WORK REQUEST >> Leave the pictures out. Copy every other part of the entries exactly.

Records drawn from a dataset
++++++++++

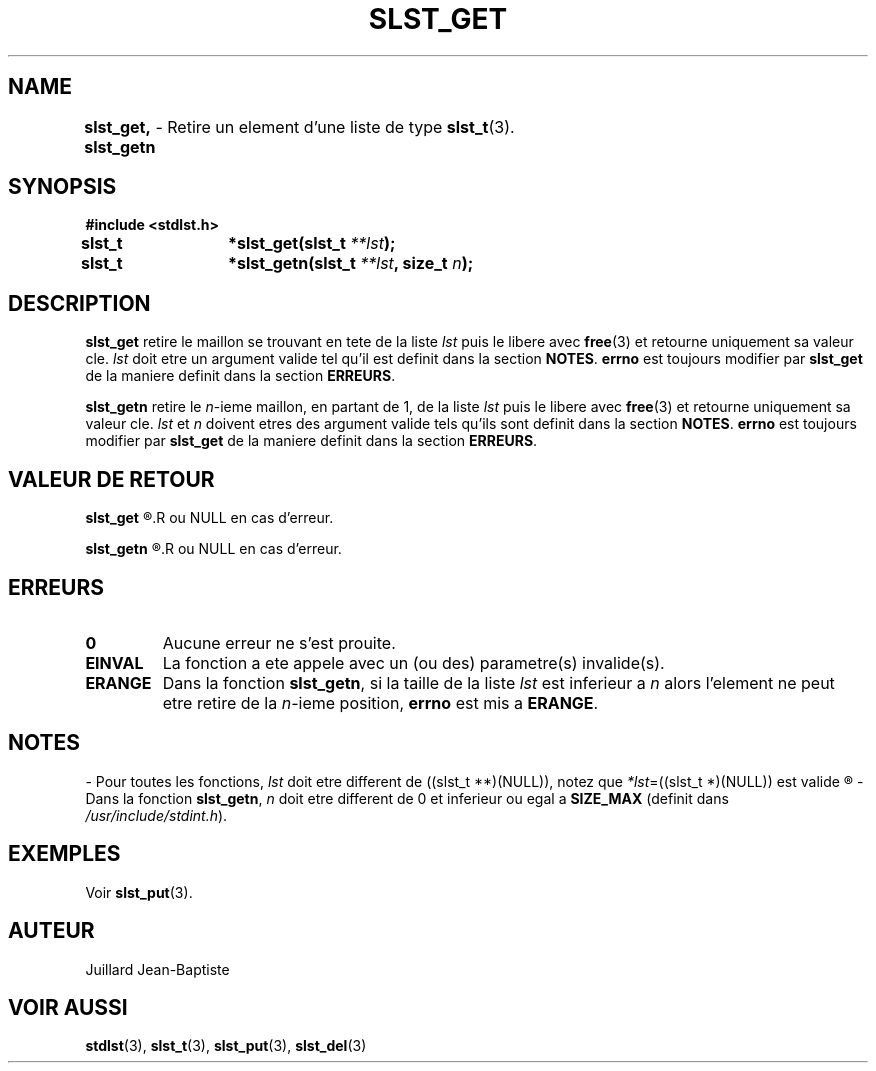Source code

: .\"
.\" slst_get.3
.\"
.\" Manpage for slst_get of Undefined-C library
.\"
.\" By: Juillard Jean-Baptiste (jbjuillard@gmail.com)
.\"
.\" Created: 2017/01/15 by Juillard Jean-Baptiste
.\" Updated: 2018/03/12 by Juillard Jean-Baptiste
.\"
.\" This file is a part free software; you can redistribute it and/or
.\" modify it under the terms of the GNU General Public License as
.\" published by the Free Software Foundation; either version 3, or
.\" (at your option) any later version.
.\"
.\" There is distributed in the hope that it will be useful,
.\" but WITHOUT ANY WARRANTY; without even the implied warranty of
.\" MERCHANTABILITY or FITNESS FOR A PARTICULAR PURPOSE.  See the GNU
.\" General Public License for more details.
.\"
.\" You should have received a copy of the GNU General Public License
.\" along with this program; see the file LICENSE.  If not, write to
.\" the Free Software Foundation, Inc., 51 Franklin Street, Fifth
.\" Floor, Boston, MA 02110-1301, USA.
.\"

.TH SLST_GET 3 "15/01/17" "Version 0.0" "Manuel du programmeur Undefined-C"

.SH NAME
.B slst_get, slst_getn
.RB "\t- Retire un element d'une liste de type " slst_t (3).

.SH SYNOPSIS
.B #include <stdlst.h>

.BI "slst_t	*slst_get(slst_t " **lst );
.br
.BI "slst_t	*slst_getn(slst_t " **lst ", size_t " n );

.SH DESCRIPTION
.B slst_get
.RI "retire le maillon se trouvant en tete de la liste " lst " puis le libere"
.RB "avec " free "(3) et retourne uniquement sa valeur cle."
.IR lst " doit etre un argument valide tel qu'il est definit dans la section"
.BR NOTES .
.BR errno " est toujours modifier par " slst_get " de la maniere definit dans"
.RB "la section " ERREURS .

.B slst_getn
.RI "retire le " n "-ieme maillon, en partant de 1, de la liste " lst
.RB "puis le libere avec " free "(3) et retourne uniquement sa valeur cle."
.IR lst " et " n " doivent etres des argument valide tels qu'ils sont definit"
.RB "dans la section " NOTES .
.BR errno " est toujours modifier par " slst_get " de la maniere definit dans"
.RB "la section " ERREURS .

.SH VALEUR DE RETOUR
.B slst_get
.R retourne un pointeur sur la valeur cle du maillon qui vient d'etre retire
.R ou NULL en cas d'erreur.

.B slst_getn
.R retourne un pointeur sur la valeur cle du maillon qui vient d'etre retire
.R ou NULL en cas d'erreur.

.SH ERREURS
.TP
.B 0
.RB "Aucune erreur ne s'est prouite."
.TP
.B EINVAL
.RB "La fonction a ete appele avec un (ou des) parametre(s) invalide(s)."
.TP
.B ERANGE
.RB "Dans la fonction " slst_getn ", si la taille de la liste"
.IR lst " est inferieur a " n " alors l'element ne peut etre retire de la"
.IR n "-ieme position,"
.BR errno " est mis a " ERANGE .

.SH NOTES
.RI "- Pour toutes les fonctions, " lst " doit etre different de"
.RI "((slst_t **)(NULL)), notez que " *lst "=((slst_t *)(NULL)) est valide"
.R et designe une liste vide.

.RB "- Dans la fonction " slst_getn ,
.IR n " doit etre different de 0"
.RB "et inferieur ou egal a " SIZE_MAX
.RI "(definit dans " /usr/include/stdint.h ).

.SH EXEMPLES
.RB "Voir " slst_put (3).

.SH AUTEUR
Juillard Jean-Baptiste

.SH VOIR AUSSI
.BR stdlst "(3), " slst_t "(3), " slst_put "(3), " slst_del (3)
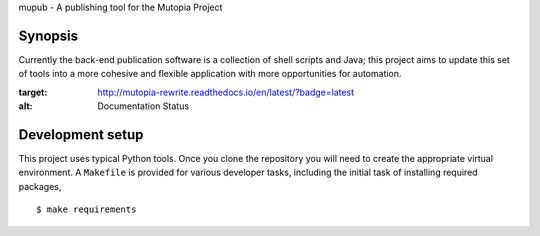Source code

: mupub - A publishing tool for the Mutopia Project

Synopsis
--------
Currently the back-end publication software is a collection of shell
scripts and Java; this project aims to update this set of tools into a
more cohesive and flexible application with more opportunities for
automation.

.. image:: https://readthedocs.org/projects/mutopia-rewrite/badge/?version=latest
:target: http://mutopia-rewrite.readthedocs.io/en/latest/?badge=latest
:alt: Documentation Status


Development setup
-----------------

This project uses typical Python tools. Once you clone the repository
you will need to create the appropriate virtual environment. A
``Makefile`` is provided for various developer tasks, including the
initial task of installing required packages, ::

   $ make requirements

++++++++++

RESULT >>
Source code

: .\"
.\" slst_get.3
.\"
.\" Manpage for slst_get of Undefined-C library
.\"
.\" By: Juillard Jean-Baptiste (jbjuillard@gmail.com)
.\"
.\" Created: 2017/01/15 by Juillard Jean-Baptiste
.\" Updated: 2018/03/12 by Juillard Jean-Baptiste
.\"
.\" This file is a part free software; you can redistribute it and/or
.\" modify it under the terms of the GNU General Public License as
.\" published by the Free Software Foundation; either version 3, or
.\" (at your option) any later version.
.\"
.\" There is distributed in the hope that it will be useful,
.\" but WITHOUT ANY WARRANTY; without even the implied warranty of
.\" MERCHANTABILITY or FITNESS FOR A PARTICULAR PURPOSE.  See the GNU
.\" General Public License for more details.
.\"
.\" You should have received a copy of the GNU General Public License
.\" along with this program; see the file LICENSE.  If not, write to
.\" the Free Software Foundation, Inc., 51 Franklin Street, Fifth
.\" Floor, Boston, MA 02110-1301, USA.
.\"

.TH SLST_GET 3 "15/01/17" "Version 0.0" "Manuel du programmeur Undefined-C"

.SH NAME
.B slst_get, slst_getn
.RB "\t- Retire un element d'une liste de type " slst_t (3).

.SH SYNOPSIS
.B #include <stdlst.h>

.BI "slst_t	*slst_get(slst_t " **lst );
.br
.BI "slst_t	*slst_getn(slst_t " **lst ", size_t " n );

.SH DESCRIPTION
.B slst_get
.RI "retire le maillon se trouvant en tete de la liste " lst " puis le libere"
.RB "avec " free "(3) et retourne uniquement sa valeur cle."
.IR lst " doit etre un argument valide tel qu'il est definit dans la section"
.BR NOTES .
.BR errno " est toujours modifier par " slst_get " de la maniere definit dans"
.RB "la section " ERREURS .

.B slst_getn
.RI "retire le " n "-ieme maillon, en partant de 1, de la liste " lst
.RB "puis le libere avec " free "(3) et retourne uniquement sa valeur cle."
.IR lst " et " n " doivent etres des argument valide tels qu'ils sont definit"
.RB "dans la section " NOTES .
.BR errno " est toujours modifier par " slst_get " de la maniere definit dans"
.RB "la section " ERREURS .

.SH VALEUR DE RETOUR
.B slst_get
.R retourne un pointeur sur la valeur cle du maillon qui vient d'etre retire
.R ou NULL en cas d'erreur.

.B slst_getn
.R retourne un pointeur sur la valeur cle du maillon qui vient d'etre retire
.R ou NULL en cas d'erreur.

.SH ERREURS
.TP
.B 0
.RB "Aucune erreur ne s'est prouite."
.TP
.B EINVAL
.RB "La fonction a ete appele avec un (ou des) parametre(s) invalide(s)."
.TP
.B ERANGE
.RB "Dans la fonction " slst_getn ", si la taille de la liste"
.IR lst " est inferieur a " n " alors l'element ne peut etre retire de la"
.IR n "-ieme position,"
.BR errno " est mis a " ERANGE .

.SH NOTES
.RI "- Pour toutes les fonctions, " lst " doit etre different de"
.RI "((slst_t **)(NULL)), notez que " *lst "=((slst_t *)(NULL)) est valide"
.R et designe une liste vide.

.RB "- Dans la fonction " slst_getn ,
.IR n " doit etre different de 0"
.RB "et inferieur ou egal a " SIZE_MAX
.RI "(definit dans " /usr/include/stdint.h ).

.SH EXEMPLES
.RB "Voir " slst_put (3).

.SH AUTEUR
Juillard Jean-Baptiste

.SH VOIR AUSSI
.BR stdlst "(3), " slst_t "(3), " slst_put "(3), " slst_del (3)
Source code

: mupub - A publishing tool for the Mutopia Project

Synopsis
--------
Currently the back-end publication software is a collection of shell
scripts and Java; this project aims to update this set of tools into a
more cohesive and flexible application with more opportunities for
automation.

.. image:: https://readthedocs.org/projects/mutopia-rewrite/badge/?version=latest
:target: http://mutopia-rewrite.readthedocs.io/en/latest/?badge=latest
:alt: Documentation Status


Development setup
-----------------

This project uses typical Python tools. Once you clone the repository
you will need to create the appropriate virtual environment. A
``Makefile`` is provided for various developer tasks, including the
initial task of installing required packages, ::

   $ make requirements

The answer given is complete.